Dr. Rick Wilson:   I think they are working to improve that. Some years back, Merck introduced the Ocumeter, which delivered a 35 microliter drop, 20 microliters smaller than most at that time.  Alcon has recently introduced the Travatan Dosing Aid to make taking Travatan easier, to remind the patient to take their drops, and to monitor compliance for the doctor.  Pfizer has developed an airless antibacterial dispensing system (AADS) that mists a set dose of medication onto the eye, while preventing contamination of residual medication, which eliminates the need for a preservative.


P:   I think the plastic in the Alphagan P bottle has been changed. I now have to squeeze it to get the drops out. What's more, the last two months I have run out of the drops almost a week early.  My pharmacy actually told me to skip a dose, which I'm not supposed to do.


P:   My sister had a problem with running out of Alphagan P, because the bottles contained only 5 microliters instead of 10.  The bottles are the same size. Have you heard of that, Dr. Wilson?


Dr. Rick Wilson:   Unfortunately, yes.


P:   Some glaucoma patients say their eye doctors are prescribing memantine (Namenda) for them.  To my knowledge, the results of the memantine study have not been published.  Will you please comment?


Dr. Rick Wilson:   The results of that study have not been published. However, for desperate patients, desperate doctors may prescribe memantine.


P:   Have you treated any nursing mothers?  If so, were they able to take their drops and continue to breastfeed?

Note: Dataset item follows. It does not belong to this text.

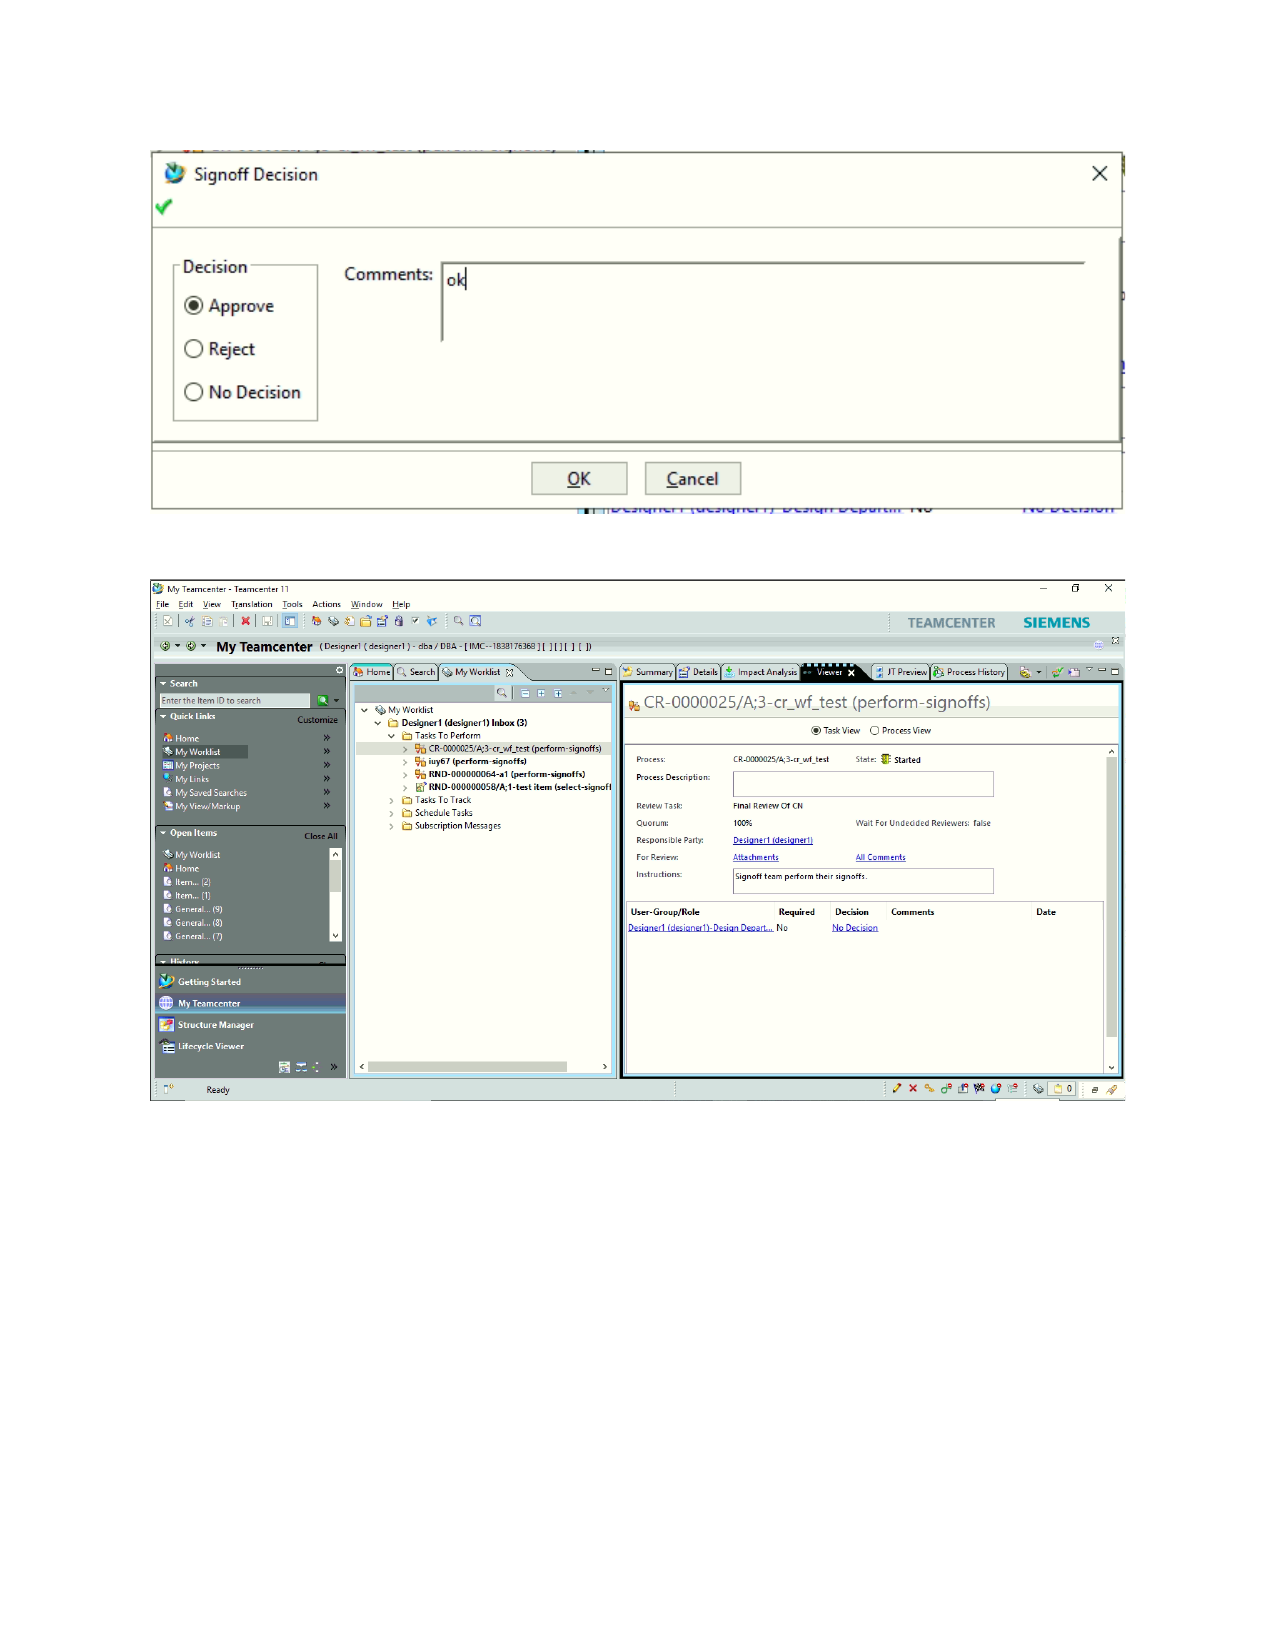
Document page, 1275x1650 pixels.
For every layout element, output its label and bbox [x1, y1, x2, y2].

picture [150, 579, 1125, 1101]
picture [150, 150, 1125, 514]
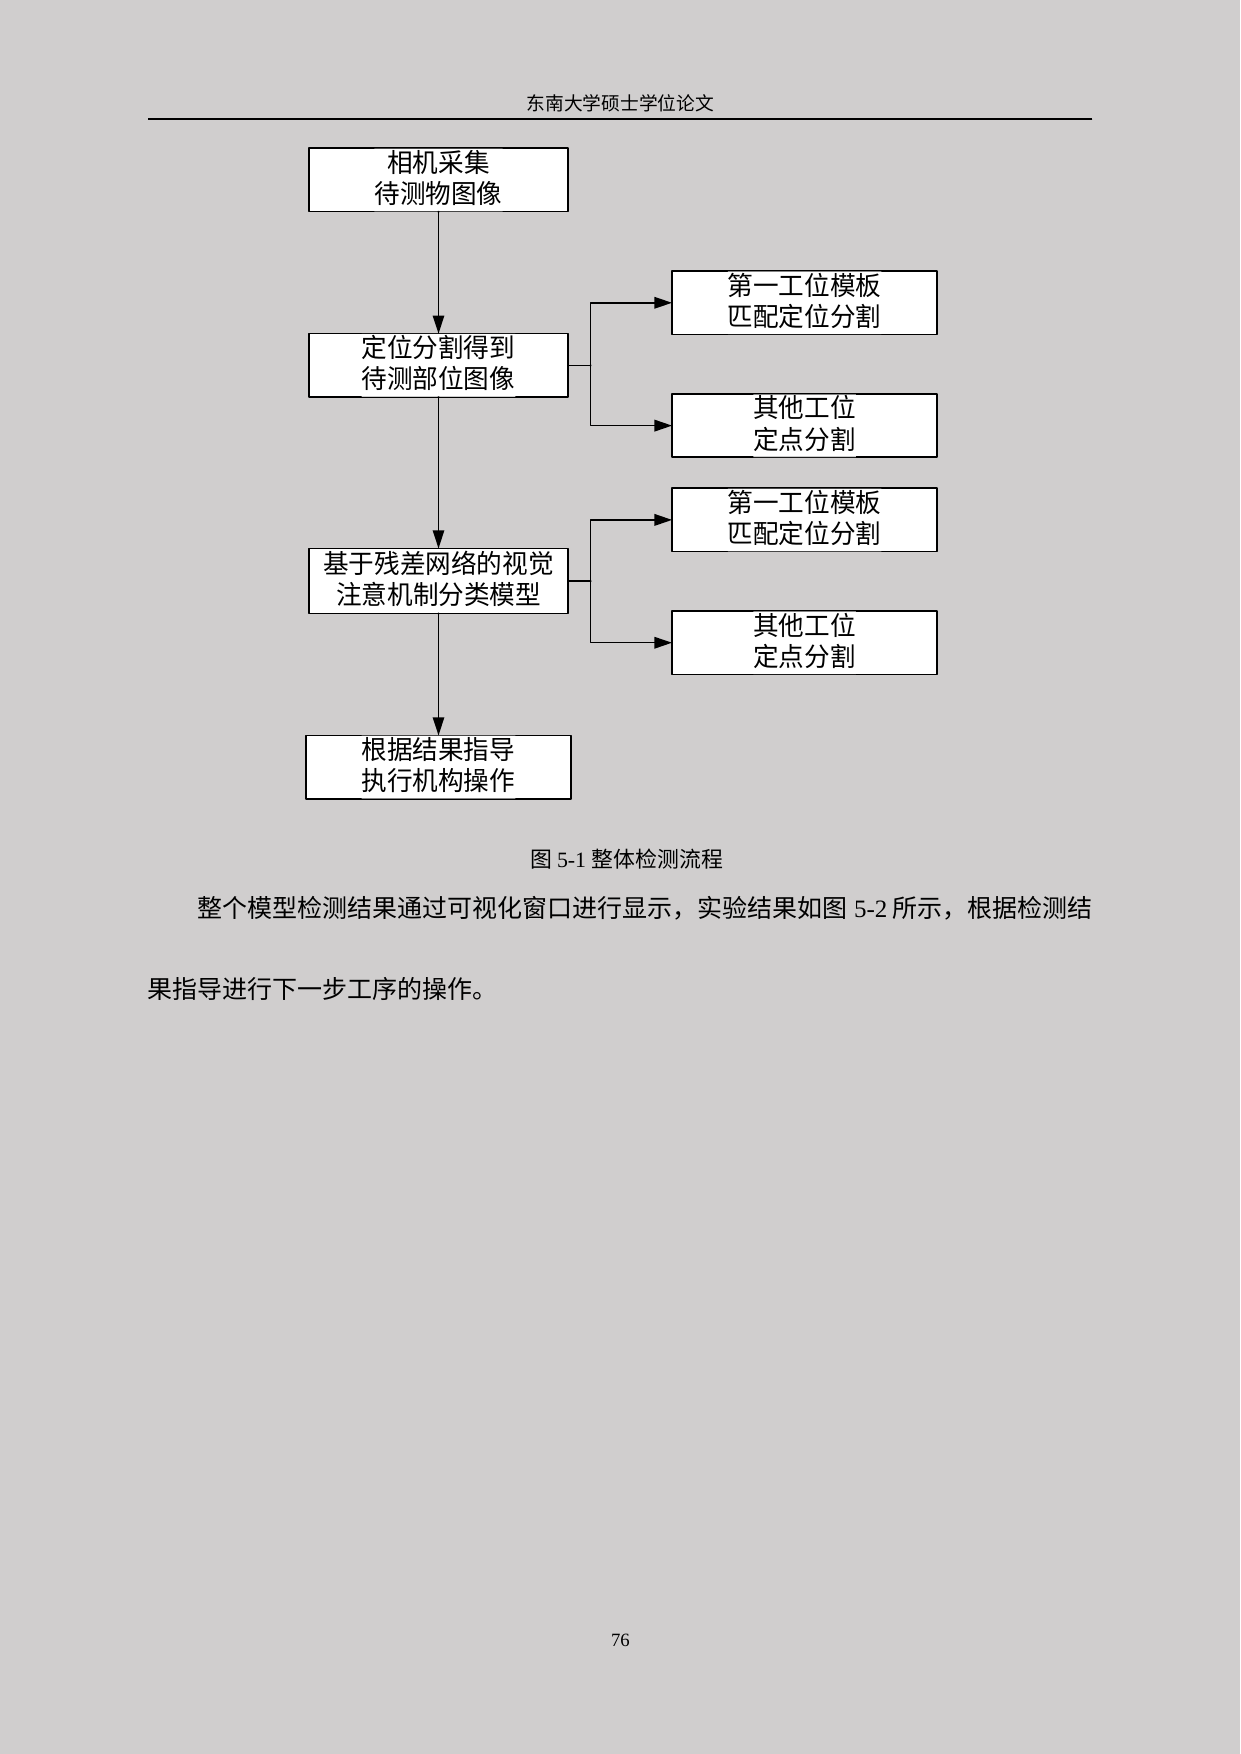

Dr. Rick Wilson:   That is a difficult problem, as some medications are passed through the breast milk to the baby.  A mild dose of beta-blocker once a day or Trusopt or Azopt should be tolerated by the baby.  I use those two in congenital glaucomas.


P:   My doctor wants to start drops in just one eye.  Why is that?


Dr. Rick Wilson:   That is known as a therapeutic trial.  Since eye pressures go up and down throughout the day, if a medicine is prescribed in both eyes and the IOP is down on the next visit, the doctor doesn't know if it is due to the medicine or the time of day.  If it is prescribed in one eye only, the IOP should be lower in the eye being treated, demonstrating effectiveness.


P:   Why don't "glaucoma suspects," that is, patients with ocular hypertension, receive treatment until there is evidence of nerve damage?


Dr. Rick Wilson:   There are probably nine patients with elevated IOP who are not demonstrating damage for every one who is.  Therefore, we do treat ocular hypertensives, but only those with seriously elevated IOP or several risk factors for damage.


P:   Do you see angle-closure attacks because people ignore glaucoma warning labels on over-the-counter medications?


Dr. Rick Wilson:   Patients who know they have narrow angles have usually had a laser treatment, or are on medication, or both.  Those who don't know they have narrow angles are the ones the labels are meant to help, but obviously can't.


P:   Can you explain more about the warnings for allergy medications and what ingredients in them can cause problems?


Dr. Rick Wilson:   Medications like pseudophedrine cause mild dilation of the pupil, which puts people with narrow angles at risk for an angle-closure attack.


P:   Are those allergy meds okay to take with open-angle glaucoma?


Dr. Rick Wilson:   Yes.


P:   Are any of the prostaglandin analogs available without preservatives?


Dr. Rick Wilson:   Not yet.  I have a huge day tomorrow so will hit the sack. It was great to see all of you here tonight.


Moderator:  Thank you, Dr. Wilson. As always, your time and answers are appreciated.